Sebelumnya, Jaksa Penuntut Umum (JPU) KPK Ikhsan Fernandi menuntut tersangka penyuap, Direktur Utama PT Tigapilar Agro Utama Ardian Iskandar Maddanatja serta konsultan hukum Harry van Sidabukke masing-masing dihukum 4 tahun penjara ditambah denda Rp 100 juta subsider 4 bulan kurungan karena memberikan suap kepada Juliari Batubara dalam kasus korupsi bansos.

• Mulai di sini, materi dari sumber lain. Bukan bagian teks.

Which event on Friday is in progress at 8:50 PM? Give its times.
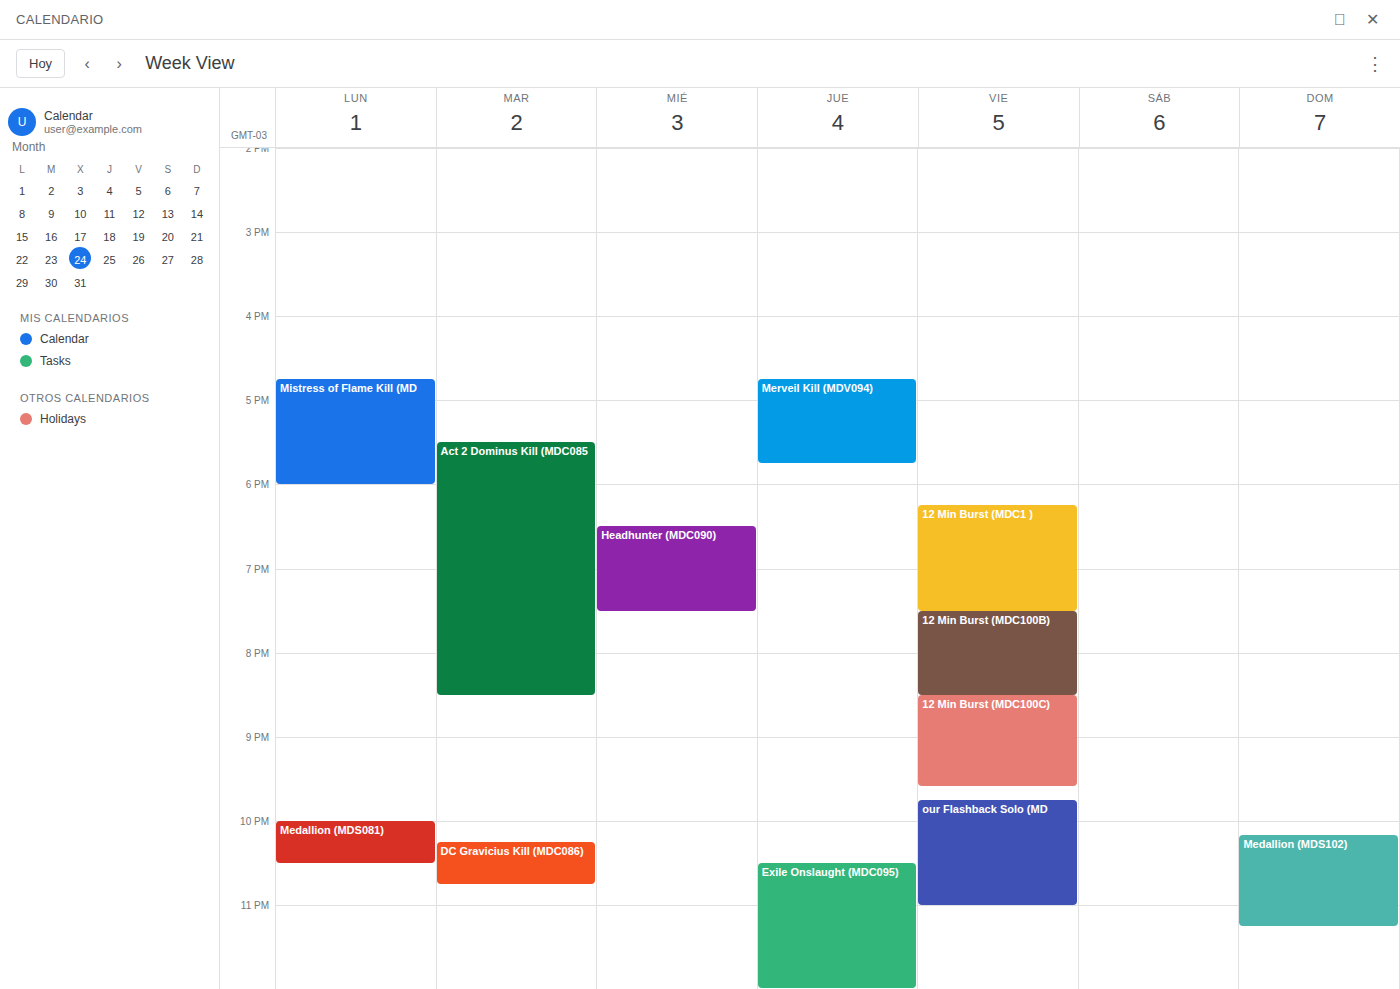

Ardian diduga menyuap Juliari senilai senilai Rp 1,95 miliar karena telah menunjuk PT Tigapilar Agro Utama sebagai penyedia bansos sembako Covid-19 tahap 9, 10, tahap komunitas dan tahap 12 yang totalnya sebanyak 115.000 paket.
Sedangkan Harry diduga menyuap Juliari senilai Rp 1,28 miliar karena menunjuk penunjukkan PT Pertani (Persero) dan PT Mandala Hamonangan Sude (MHS) sebagai penyedia bansos sembako Covid-19 tahap 1, 3, 5, 6, 7, 8, 9 dan 10 yang seluruhnya sebanyak 1.519.256 paket.
Suap diberikan melalui dua orang bawahan Juliari yaitu Matheus Joko Santoso selaku Pejabat Pembuat Komitmen (PPK) pengadaan bansos sembako Covid-19 pada Direktorat Perlindungan Sosial Korban Bencana Sosial Kemensos periode April-Oktober 2020 dan Adi Wahyono selaku Kabiro Umum Kemensos dan PPK pengadaan bansos sembako Covid-19 periode
“Serta untuk kepentingan operasional kantor Kementerian Sosial di antaranya untuk biaya akomodasi carter pesawat pribadi, biaya monitoring evaluasi (monev) biaya honor-honor lainnya, biaya ATK kantor dan biaya beberapa acara di Kemensos,” kata JPU KPK Ikhsan Fernandi saat membacakan surat tuntutan di pengadilan Tindak Pidana Korupsi (Tipikor) Jakarta, Senin (19/04/2021).
Fakta pemberian dan penggunaan suap tersebut menurut JPU KPK juga didukung dengan adanya barang bukti berupa uang yang telah disita dari Matheus Joko Santoso yang merupakan uang hasil penerimaan fee dari kedua terdakwa dan para penyedia barang lainnya.
“Barang bukti menguatkan bahwa pengumpulan “fee” atas perintah Juliari Peter Batubara tersebut benar adanya,” tegas jaksa. Terhadap tuntutan tersebut, Ardian dan Harry akan mengajukan nota pembelaan (pledoi) pada Senin, 26 April 2021.